A new drug, inaxaplin, targeting the APOL1 protein, has shown promising results in a clinical trial for treating kidney disease, particularly in African Americans who are disproportionately affected by APOL1-mediated kidney disease. The trial, published in March 2023, demonstrated that patients with serious kidney disease experienced, on average, a nearly 50% reduction in protein leaking into their urine after three months of treatment with inaxaplin. Some participants even saw improvements exceeding 70% in this key measure of kidney function.
Rapid Development of Targeted Therapy
Inaxaplin's development marks a rapid translation of scientific discovery into a targeted therapy. The APOL1 protein was first implicated in kidney disease only 14 years ago, and Vertex Pharmaceuticals initiated its APOL1 program in 2015. This swift progress offers hope for addressing a significant racial health disparity: the rate of kidney failure in Black Americans is more than three times higher than that of European Americans.

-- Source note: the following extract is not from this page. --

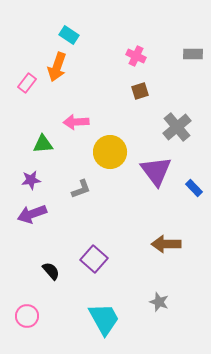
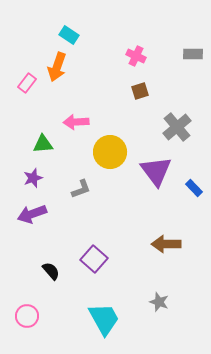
purple star: moved 2 px right, 2 px up; rotated 12 degrees counterclockwise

APOL1 Gene Variants and Kidney Disease Risk
The Vertex study exclusively recruited African American volunteers, focusing on individuals carrying specific APOL1 gene variants (G1 and G2) known to increase the risk of renal failure. Individuals with two copies of these variants face an estimated 15-20% lifetime risk of developing kidney disease. These variants are prevalent among Black Americans, with approximately 13% carrying two copies.
David Friedman, a nephrologist at Harvard University and co-discoverer of the APOL1 variants, notes the rarity of such a common and potent genetic risk factor. Research suggests that carrying one copy of the G1 or G2 variant provides protection against a deadly form of African sleeping sickness, potentially explaining the high frequency of these variants in individuals of West African descent.
Addressing Racial Disparities in Kidney Disease
The discovery of APOL1's role has reframed the understanding of racial disparities in kidney disease. Previously, the higher prevalence of kidney failure among Black Americans was often attributed to socioeconomic factors. While these factors remain important, the identification of a biological basis provides a more complete picture. Marva Moxey-Mims, a pediatric nephrologist at the Children’s National Hospital, expressed that having hard scientific data to explain the increased risk offers a sense of relief and a new avenue for targeted interventions.
Clinical Trials and Future Directions
Vertex Pharmaceuticals is currently conducting a larger, placebo-controlled Phase 2/3 trial involving over 400 participants to further evaluate inaxaplin. This study includes various kidney disease types in individuals with two APOL1 gene variants, including children as young as 10. The trial, expected to conclude in 2026, will assess kidney health markers and the time to progression to dialysis, transplant, or death. Ogo Egbuna, Vertex’s vice president of clinical development, anticipates participants will receive the drug for approximately two years.
AstraZeneca, in partnership with Ionis, is also developing a genetic therapy to reduce APOL1 protein production. Maze Therapeutics is pursuing a small molecule approach similar to Vertex, with safety trials underway.
Implications for Kidney Transplantation
APOL1 insights may also transform kidney transplantation practices. Currently, transplant centers use a 10-factor scale to assess potential transplant organs, with kidneys from African American donors often downgraded due to historically faster failure rates. However, studies indicate that APOL1 genotype is a significant factor. Kidneys from Black donors without two high-risk APOL1 alleles have shown similar longevity to those from other groups.
Moxey-Mims is leading an investigation to chart the longevity of kidneys donated by African Americans based on APOL1 genes in over 2,600 transplants. Preliminary results, expected in 2025, could lead to APOL1 genotype replacing race on the transplant checklist, potentially increasing the number of available kidneys, as approximately 87% of Black Americans do not have two copies of high-risk gene variants.
The Future of APOL1-Targeted Therapies
Neil Powe, a physician at the University of California, San Francisco, emphasizes the potential of APOL1-targeted therapies to advance “precision equity” in addressing health disparities. Effective genetic screening and regular monitoring of at-risk individuals will be crucial for ensuring that these therapies reach the right people before irreversible kidney damage occurs. The global implications are also significant, with efforts needed to ensure access to APOL1 drugs across the African diaspora and in low- and middle-income countries.